**What is being asked**
Rewrite the material from the line containing "for their management, execution, processing, and" through the end of the material, substituting "sales orders" for "purchase orders" and leaving all other text unchanged. Omit the pictures from the answer.
------------------------
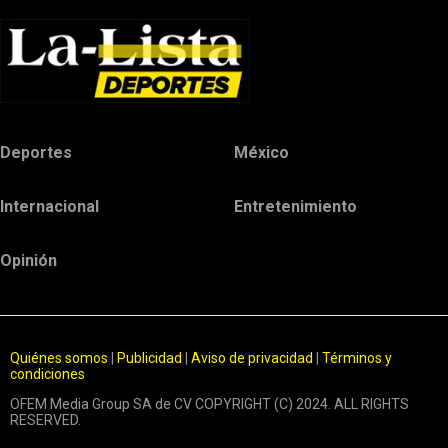
Deportes
México
Internacional
Entretenimiento
Opinión
Quiénes somos
|
Publicidad
|
Aviso de privacidad
|
Términos y
condiciones
OFEM Media Group SA de CV COPYRIGHT (C) 2024. ALL RIGHTS
RESERVED.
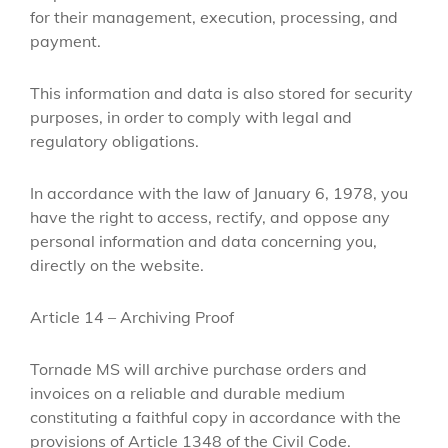
for their management, execution, processing, and
payment.
This information and data is also stored for security
purposes, in order to comply with legal and
regulatory obligations.
In accordance with the law of January 6, 1978, you
have the right to access, rectify, and oppose any
personal information and data concerning you,
directly on the website.
Article 14 – Archiving Proof
Tornade MS will archive purchase orders and
invoices on a reliable and durable medium
constituting a faithful copy in accordance with the
provisions of Article 1348 of the Civil Code.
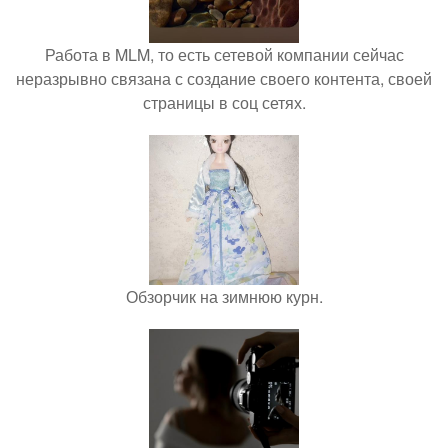
Работа в MLM, то есть сетевой компании сейчас
неразрывно связана с создание своего контента, своей
страницы в соц сетях.
Обзорчик на зимнюю курн.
------------------------
**Reply**
for their management, execution, processing, and
payment.
This information and data is also stored for security
purposes, in order to comply with legal and
regulatory obligations.
In accordance with the law of January 6, 1978, you
have the right to access, rectify, and oppose any
personal information and data concerning you,
directly on the website.
Article 14 – Archiving Proof
Tornade MS will archive sales orders and
invoices on a reliable and durable medium
constituting a faithful copy in accordance with the
provisions of Article 1348 of the Civil Code.
Работа в MLM, то есть сетевой компании сейчас
неразрывно связана с создание своего контента, своей
страницы в соц сетях.
Обзорчик на зимнюю курн.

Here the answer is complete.